Sep 5 2006
According to officials in India, a pregnant HIV-positive woman was forced to abort her own foetus after doctors and nurses in the government hospital in Kolkata in eastern India, shunned her and told her they would not help her undergo an abortion.
The 23-year-old woman has said that the hospital had no sympathy for her and she was forced to pull out the foetus herself as health workers watched and instructed from a distance.
Roshni Mulani who has a two-year-old child, recently tested positive for HIV, and says staff read about her HIV status from medical reports.
They apparently threw medicines at her from a distance; Mulani is now recuperating at the house of anti-AIDS activist Ramen Pandey.
Ramen Pandey says many health workers in India still believe AIDS can spread by just touching.

EXERCISE 1:
Using the news report on the HIV-positive woman in Kolkata, answer these:
(a) How old is the woman?
(b) How did hospital staff learn of her HIV status, according to her?
(c) Whose house is she recuperating at?
EXERCISE 2: Carry on the news report about the HIV-positive woman in Kolkata, starting after its last sentence.
You can do this work without the records.

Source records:

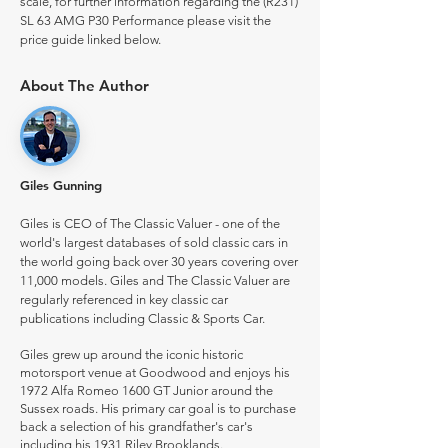
scale, for further information regarding the (R231)
SL 63 AMG P30 Performance please visit the
price guide linked below.
About The Author
Giles Gunning
Giles is CEO of The Classic Valuer - one of the
world's largest databases of sold classic cars in
the world going back over 30 years covering over
11,000 models. Giles and The Classic Valuer are
regularly referenced in key classic car
publications including Classic & Sports Car.
Giles grew up around the iconic historic
motorsport venue at Goodwood and enjoys his
1972 Alfa Romeo 1600 GT Junior around the
Sussex roads. His primary car goal is to purchase
back a selection of his grandfather's car's
including his 1931 Riley Brooklands.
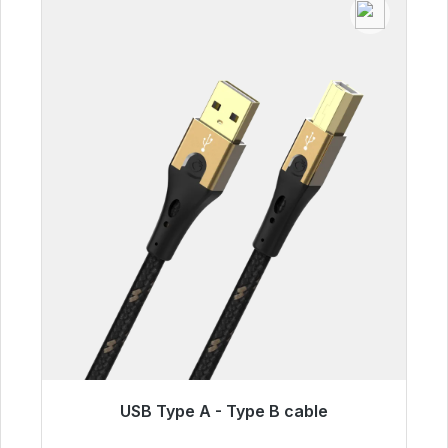
USB Type A - Type B cable
Immediately available, delivery time 48h*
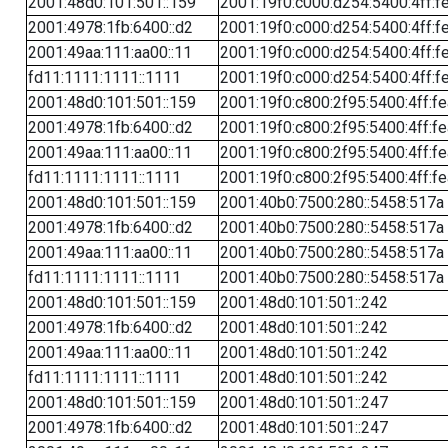
2001:48d0:101:501::159
2001:19f0:c000:d254:5400:4ff:f
2001:4978:1fb:6400::d2
2001:19f0:c000:d254:5400:4ff:f
2001:49aa:111:aa00::11
2001:19f0:c000:d254:5400:4ff:f
fd11:1111:1111::1111
2001:19f0:c000:d254:5400:4ff:f
2001:48d0:101:501::159
2001:19f0:c800:2f95:5400:4ff:f
2001:4978:1fb:6400::d2
2001:19f0:c800:2f95:5400:4ff:f
2001:49aa:111:aa00::11
2001:19f0:c800:2f95:5400:4ff:f
fd11:1111:1111::1111
2001:19f0:c800:2f95:5400:4ff:f
2001:48d0:101:501::159
2001:40b0:7500:280::5458:517a
2001:4978:1fb:6400::d2
2001:40b0:7500:280::5458:517a
2001:49aa:111:aa00::11
2001:40b0:7500:280::5458:517a
fd11:1111:1111::1111
2001:40b0:7500:280::5458:517a
2001:48d0:101:501::159
2001:48d0:101:501::242
2001:4978:1fb:6400::d2
2001:48d0:101:501::242
2001:49aa:111:aa00::11
2001:48d0:101:501::242
fd11:1111:1111::1111
2001:48d0:101:501::242
2001:48d0:101:501::159
2001:48d0:101:501::247
2001:4978:1fb:6400::d2
2001:48d0:101:501::247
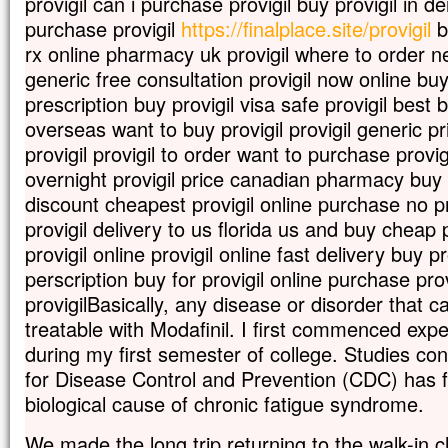
provigil can i purchase provigil buy provigil in
purchase provigil
https://finalplace.site/provigil
b
rx online pharmacy uk provigil where to order nex
generic free consultation provigil now online buy
prescription buy provigil visa safe provigil best 
overseas want to buy provigil provigil generic p
provigil provigil to order want to purchase provig
overnight provigil price canadian pharmacy buy 
discount cheapest provigil online purchase no pr
provigil delivery to us florida us and buy cheap p
provigil online provigil online fast delivery buy pr
perscription buy for provigil online purchase provi
provigilBasically, any disease or disorder that 
treatable with Modafinil. I first commenced ex
during my first semester of college. Studies co
for Disease Control and Prevention (CDC) has f
biological cause of chronic fatigue syndrome.
We made the long trip returning to the walk-in cl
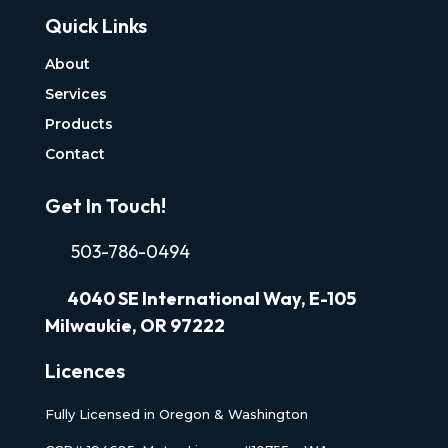
Quick Links
About
Services
Products
Contact
Get In Touch!
503-786-0494
4040
SE International Way, E-105
Milwaukie, OR 97222
Licences
Fully Licensed in Oregon & Washington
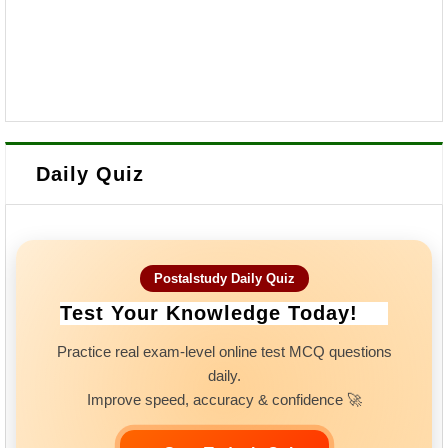
Daily Quiz
Postalstudy Daily Quiz
Test Your Knowledge Today!
Practice real exam-level online test MCQ questions
daily.
Improve speed, accuracy & confidence 🚀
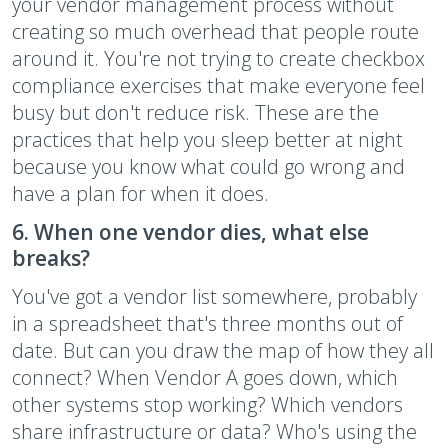
your vendor management process without
creating so much overhead that people route
around it. You're not trying to create checkbox
compliance exercises that make everyone feel
busy but don't reduce risk. These are the
practices that help you sleep better at night
because you know what could go wrong and
have a plan for when it does.
6. When one vendor dies, what else
breaks?
You've got a vendor list somewhere, probably
in a spreadsheet that's three months out of
date. But can you draw the map of how they all
connect? When Vendor A goes down, which
other systems stop working? Which vendors
share infrastructure or data? Who's using the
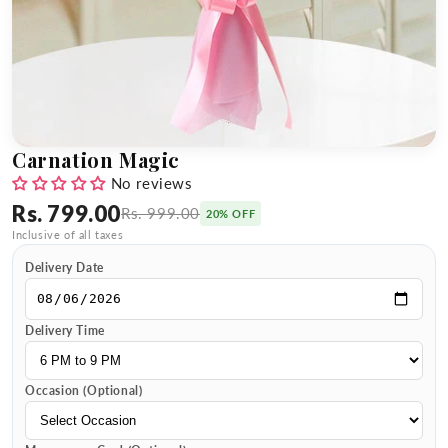
Carnation Magic
No reviews
Rs. 799.00
Rs. 999.00
20% OFF
Inclusive of all taxes
Delivery Date
Delivery Time
Occasion (Optional)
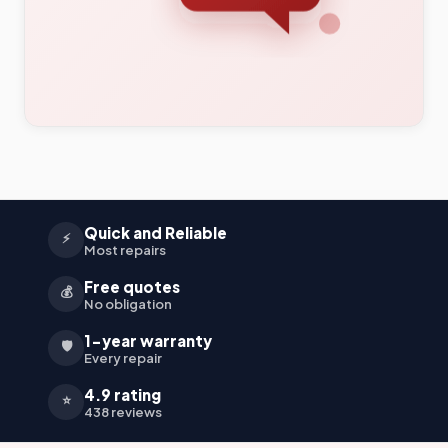
Quick and Reliable
⚡
Most repairs
Free quotes
💰
No obligation
1-year warranty
🛡️
Every repair
4.9 rating
⭐
438 reviews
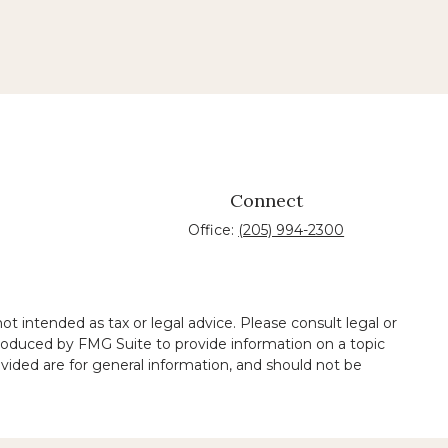
Connect
Office:
(205) 994-2300
t intended as tax or legal advice. Please consult legal or
 produced by FMG Suite to provide information on a topic
ovided are for general information, and should not be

YOUR RESPONSE 1:
(a) She is 23 years old.
(b) She says they read about it in her medical reports.
(c) She is recuperating at the house of anti-AIDS activist Ramen Pandey.

YOUR RESPONSE 2:
A senior police official says a 35-year-old man with full-blown AIDS died after he was stoned inside a hospital compound in the same region; he had apparently been ostracised by his neighbours who feared that he may spread the virus.
Authorities and activists say such incidents illustrate just how much stigma and even paranoia are attached to the disease in India; investigations in both cases are under way.
In another incident in 2003, a woman was reportedly stoned to death by panicky relatives and neighbours in Andhra Pradesh.
According to the United Nations as many as 5.7 million Indians are currently living with HIV, more people than in any other country.